BEGIN Records shown

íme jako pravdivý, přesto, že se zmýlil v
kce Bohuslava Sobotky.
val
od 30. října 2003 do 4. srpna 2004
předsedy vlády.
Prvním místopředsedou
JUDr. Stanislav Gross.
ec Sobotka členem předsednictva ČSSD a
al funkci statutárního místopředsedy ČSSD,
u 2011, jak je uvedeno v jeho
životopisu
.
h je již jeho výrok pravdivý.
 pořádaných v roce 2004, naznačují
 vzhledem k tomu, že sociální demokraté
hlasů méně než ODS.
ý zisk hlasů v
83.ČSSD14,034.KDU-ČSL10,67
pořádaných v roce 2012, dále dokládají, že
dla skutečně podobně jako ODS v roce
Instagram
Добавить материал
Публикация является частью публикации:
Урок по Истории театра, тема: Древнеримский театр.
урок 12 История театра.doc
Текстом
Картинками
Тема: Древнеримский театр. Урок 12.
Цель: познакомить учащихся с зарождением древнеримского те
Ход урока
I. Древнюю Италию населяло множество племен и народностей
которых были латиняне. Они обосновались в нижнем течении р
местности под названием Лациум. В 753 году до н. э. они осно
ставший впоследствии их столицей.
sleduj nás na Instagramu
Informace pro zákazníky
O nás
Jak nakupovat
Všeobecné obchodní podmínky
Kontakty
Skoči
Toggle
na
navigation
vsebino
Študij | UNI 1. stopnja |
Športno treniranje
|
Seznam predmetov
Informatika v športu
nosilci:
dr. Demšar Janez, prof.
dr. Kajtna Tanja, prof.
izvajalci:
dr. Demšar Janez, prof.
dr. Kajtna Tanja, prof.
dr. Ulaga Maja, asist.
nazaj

END Records shown

*Task prompt*. Line by line, print the listing above exactly.

*Output below*.
íme jako pravdivý, přesto, že se zmýlil v
kce Bohuslava Sobotky.
val
od 30. října 2003 do 4. srpna 2004
předsedy vlády.
Prvním místopředsedou
JUDr. Stanislav Gross.
ec Sobotka členem předsednictva ČSSD a
al funkci statutárního místopředsedy ČSSD,
u 2011, jak je uvedeno v jeho
životopisu
.
h je již jeho výrok pravdivý.
 pořádaných v roce 2004, naznačují
 vzhledem k tomu, že sociální demokraté
hlasů méně než ODS.
ý zisk hlasů v
83.ČSSD14,034.KDU-ČSL10,67
pořádaných v roce 2012, dále dokládají, že
dla skutečně podobně jako ODS v roce
Instagram
Добавить материал
Публикация является частью публикации:
Урок по Истории театра, тема: Древнеримский театр.
урок 12 История театра.doc
Текстом
Картинками
Тема: Древнеримский театр. Урок 12.
Цель: познакомить учащихся с зарождением древнеримского те
Ход урока
I. Древнюю Италию населяло множество племен и народностей
которых были латиняне. Они обосновались в нижнем течении р
местности под названием Лациум. В 753 году до н. э. они осно
ставший впоследствии их столицей.
sleduj nás na Instagramu
Informace pro zákazníky
O nás
Jak nakupovat
Všeobecné obchodní podmínky
Kontakty
Skoči
Toggle
na
navigation
vsebino
Študij | UNI 1. stopnja |
Športno treniranje
|
Seznam predmetov
Informatika v športu
nosilci:
dr. Demšar Janez, prof.
dr. Kajtna Tanja, prof.
izvajalci:
dr. Demšar Janez, prof.
dr. Kajtna Tanja, prof.
dr. Ulaga Maja, asist.
nazaj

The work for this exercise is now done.